I was racked by uncertainty. Had death truly entered every thing or was it my loss that had colored my eyes, disfiguring whatever they fell on? I walked back to the room where my father lay. His mother sat beside him murmuring a soft dirge about a fame borne on air, a courage that tamed tigers, a love so mighty it forsook the world, a spirit that traversed seven seas and seven wilds, demolishing demons in its way. For a while I listened to her voice weave words of tears, then I broke down and cried.
Chapter Ten
A week after my father’s funeral, I told my grandmother that it was time to leave her and the village and return to my post at the Daily Monitor. She drew me aside and indicated a spot beside her. I sat down on the earthen floor and waited. She lifted her palms to the sun, whistling a melancholy tune. Then with her sun-warmed hands she began to trace the contours of my face.
“You asked me the other day how your spirit smelled,” she said. Her hands were still on my face. She touched now my nose, now my forehead. She felt my ears, then lightly drew her finger across my lips. “Every breathing person has two smells. But the smell of your good spirit overpowers the bad. I’m not surprised that it should be so; you are the son of your father.”
Removing her hands from my face, she placed them softly on her lap. Then she fell into a thoughtful silence, staring into the open space before her. The awkward intensity of her blind gaze amazed me. She coughed, then fixed me with her calm, lifeless eyes.
“I told your fa
ther about your quarrel with the big man.”
“The minister?” I asked, animatedly.
“Yes. I told him about it.

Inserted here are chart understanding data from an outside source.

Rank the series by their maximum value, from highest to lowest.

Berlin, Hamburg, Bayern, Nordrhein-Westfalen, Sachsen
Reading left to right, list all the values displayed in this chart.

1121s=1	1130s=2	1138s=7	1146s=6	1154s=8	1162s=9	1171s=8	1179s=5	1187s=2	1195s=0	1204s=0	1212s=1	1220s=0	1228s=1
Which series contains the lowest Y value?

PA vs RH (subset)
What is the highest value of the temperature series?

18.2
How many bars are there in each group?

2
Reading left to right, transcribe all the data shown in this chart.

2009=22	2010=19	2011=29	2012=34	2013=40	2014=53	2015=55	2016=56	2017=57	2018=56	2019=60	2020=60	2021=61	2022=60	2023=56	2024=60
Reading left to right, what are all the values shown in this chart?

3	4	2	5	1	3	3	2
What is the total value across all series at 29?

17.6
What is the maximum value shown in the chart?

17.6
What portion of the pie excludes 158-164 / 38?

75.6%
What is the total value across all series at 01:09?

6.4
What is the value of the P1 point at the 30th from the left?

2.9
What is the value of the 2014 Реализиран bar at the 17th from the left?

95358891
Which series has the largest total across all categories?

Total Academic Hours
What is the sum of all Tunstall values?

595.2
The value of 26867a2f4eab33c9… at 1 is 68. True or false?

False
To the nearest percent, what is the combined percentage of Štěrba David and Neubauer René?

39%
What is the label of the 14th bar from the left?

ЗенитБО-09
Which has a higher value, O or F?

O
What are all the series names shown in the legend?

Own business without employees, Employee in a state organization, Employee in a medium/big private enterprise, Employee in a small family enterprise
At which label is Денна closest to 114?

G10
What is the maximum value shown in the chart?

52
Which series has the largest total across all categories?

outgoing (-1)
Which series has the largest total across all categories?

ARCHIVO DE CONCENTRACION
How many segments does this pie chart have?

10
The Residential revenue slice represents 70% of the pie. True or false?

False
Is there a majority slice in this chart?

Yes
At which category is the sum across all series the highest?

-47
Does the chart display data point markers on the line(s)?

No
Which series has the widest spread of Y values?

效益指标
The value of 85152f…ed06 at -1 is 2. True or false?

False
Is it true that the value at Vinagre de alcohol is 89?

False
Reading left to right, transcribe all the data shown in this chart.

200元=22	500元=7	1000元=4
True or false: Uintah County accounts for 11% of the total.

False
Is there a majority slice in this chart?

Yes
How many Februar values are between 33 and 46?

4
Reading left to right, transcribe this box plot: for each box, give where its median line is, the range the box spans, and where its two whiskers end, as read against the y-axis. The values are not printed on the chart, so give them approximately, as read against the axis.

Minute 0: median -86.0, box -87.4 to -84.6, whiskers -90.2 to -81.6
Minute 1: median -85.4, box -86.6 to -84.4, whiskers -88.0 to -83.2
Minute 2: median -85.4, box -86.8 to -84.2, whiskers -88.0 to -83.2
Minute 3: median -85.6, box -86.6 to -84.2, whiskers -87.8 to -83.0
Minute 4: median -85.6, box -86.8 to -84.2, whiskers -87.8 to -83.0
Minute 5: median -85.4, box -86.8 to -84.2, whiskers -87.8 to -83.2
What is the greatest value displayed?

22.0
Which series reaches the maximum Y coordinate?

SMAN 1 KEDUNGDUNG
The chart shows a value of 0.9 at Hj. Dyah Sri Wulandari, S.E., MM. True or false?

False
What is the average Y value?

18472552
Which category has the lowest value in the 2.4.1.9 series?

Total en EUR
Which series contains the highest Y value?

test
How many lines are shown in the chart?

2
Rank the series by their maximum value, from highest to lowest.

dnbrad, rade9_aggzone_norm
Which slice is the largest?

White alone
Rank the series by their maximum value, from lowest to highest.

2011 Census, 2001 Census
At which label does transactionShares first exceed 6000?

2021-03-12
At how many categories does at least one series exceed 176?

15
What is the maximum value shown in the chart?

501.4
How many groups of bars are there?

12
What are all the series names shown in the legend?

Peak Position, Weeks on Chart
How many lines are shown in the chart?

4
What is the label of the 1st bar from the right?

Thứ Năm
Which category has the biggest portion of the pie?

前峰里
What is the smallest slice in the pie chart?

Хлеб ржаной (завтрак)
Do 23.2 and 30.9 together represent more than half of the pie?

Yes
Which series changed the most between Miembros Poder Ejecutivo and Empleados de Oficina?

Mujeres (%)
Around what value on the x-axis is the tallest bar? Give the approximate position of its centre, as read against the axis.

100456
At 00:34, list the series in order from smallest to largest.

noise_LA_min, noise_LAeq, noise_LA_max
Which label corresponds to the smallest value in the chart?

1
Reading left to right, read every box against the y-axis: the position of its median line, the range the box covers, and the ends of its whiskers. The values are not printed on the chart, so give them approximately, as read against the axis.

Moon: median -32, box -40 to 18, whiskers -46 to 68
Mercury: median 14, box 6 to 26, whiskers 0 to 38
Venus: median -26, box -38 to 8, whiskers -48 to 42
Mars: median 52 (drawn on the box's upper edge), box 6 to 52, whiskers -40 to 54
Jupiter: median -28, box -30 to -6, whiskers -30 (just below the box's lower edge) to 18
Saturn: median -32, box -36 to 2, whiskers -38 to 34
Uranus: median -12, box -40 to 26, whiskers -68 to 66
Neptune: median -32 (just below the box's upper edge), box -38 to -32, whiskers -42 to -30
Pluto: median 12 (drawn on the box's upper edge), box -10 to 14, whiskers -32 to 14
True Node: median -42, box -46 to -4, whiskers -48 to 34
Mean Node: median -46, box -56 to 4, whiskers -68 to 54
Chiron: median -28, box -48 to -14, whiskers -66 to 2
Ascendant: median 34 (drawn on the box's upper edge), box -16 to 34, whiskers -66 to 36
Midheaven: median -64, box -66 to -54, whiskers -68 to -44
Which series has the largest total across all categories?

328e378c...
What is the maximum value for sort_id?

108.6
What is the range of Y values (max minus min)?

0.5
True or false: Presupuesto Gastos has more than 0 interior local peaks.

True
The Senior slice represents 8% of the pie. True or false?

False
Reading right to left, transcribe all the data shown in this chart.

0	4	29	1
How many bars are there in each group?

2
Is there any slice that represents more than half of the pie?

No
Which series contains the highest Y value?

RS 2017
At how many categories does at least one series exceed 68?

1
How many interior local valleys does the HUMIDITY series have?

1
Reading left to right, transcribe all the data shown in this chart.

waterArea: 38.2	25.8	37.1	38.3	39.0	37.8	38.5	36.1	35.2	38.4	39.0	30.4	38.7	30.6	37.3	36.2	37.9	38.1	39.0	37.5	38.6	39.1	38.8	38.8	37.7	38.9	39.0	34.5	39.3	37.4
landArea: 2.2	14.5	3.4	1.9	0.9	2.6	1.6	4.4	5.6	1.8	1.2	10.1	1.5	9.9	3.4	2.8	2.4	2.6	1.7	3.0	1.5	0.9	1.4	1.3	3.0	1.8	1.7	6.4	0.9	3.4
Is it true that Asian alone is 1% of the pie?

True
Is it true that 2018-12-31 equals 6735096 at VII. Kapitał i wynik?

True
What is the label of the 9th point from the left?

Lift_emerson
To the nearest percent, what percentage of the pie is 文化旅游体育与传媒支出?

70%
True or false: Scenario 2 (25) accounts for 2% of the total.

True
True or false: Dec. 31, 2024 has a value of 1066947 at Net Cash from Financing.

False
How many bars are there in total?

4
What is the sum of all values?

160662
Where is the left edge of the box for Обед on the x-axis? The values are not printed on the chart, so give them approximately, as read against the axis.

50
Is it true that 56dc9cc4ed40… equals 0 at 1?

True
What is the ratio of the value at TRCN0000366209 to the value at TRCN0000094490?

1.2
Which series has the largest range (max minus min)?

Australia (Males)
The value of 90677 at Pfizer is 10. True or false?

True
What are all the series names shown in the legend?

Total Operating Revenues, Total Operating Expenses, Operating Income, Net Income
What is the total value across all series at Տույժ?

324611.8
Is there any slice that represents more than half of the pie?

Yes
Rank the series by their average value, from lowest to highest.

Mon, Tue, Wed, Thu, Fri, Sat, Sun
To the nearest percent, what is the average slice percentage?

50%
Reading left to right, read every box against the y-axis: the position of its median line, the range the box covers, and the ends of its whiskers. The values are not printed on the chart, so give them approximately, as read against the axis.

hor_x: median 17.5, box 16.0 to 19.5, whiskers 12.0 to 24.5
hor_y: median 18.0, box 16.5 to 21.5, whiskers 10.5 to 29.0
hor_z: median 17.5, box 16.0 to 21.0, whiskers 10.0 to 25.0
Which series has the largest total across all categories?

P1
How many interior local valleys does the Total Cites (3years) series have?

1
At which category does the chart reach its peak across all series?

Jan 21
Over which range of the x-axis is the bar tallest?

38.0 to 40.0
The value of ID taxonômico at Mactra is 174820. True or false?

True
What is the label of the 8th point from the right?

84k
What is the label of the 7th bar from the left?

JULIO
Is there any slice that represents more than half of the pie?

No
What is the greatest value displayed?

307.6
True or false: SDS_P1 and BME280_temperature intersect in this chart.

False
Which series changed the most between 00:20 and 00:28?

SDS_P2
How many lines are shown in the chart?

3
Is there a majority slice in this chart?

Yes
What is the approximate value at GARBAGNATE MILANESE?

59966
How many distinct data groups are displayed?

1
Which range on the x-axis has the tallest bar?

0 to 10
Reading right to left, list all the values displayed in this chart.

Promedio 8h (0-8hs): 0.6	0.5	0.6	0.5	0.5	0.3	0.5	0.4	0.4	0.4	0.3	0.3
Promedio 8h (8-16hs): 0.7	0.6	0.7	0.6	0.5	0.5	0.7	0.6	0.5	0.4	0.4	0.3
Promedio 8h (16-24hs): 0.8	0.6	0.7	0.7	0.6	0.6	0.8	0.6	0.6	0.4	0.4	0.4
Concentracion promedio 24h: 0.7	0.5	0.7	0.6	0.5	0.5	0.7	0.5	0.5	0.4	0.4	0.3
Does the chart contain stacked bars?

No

He was already very sick, but the news pleased him. I know you will ask me how I knew his heart was pleased. If I answer that I saw it in his smile, then you will ask me how my blind eyes saw a smile. And my answer is simple: I see what eyes do not.”
“How did you know about the fight with the minister?” I asked.
“Don’t pester me with your questions. I was the one who asked you to come and warm your back beside me. Let my mouth unload itself.”
She paused again and began to rub her palms together, whistling. From time to time a relative or friend strolled into our compound to find out how we were doing. To their words of commiseration my grandmother would shrug and say, “Death has done his will,” or “We can’t fetch a stick and thrash Death for what it does,” or “Death is like a man who visits your house whenever he pleases. Even when you have barred the door.”
After the last consoler left, she cleared her throat.
“When Chukwu first created the world, Death was a man with two eyes. In those days he would call back to Chukwu’s house only those men and women who had done their work in the world, people who had attained old age. But one day, Death came to call home a strong medicineman. The dibia was at that moment expecting delivery of a gourd of palmwine by the best tapper in the whole village. The old rogue begged Death to give him another day, but Death refused. He then asked Death to tarry and taste of the wine before doing his work. Again Death said no, that he had too much work for that day and that wine would only confuse his eyes. In anger, the medicineman cast a spell of blindness over Death. Since then, Death has taken away whoever he feels with his cold hand. That is why some children these days die before their parents.
“If Death were not blind, then your father would have been here speaking these words to you and I would be the one in the grave. But we cannot go and ask Death why he snatched away your father. Our people say that when a young man is not well girded and goes to enquire about what happened to his father, then what happened to his father will also claim him.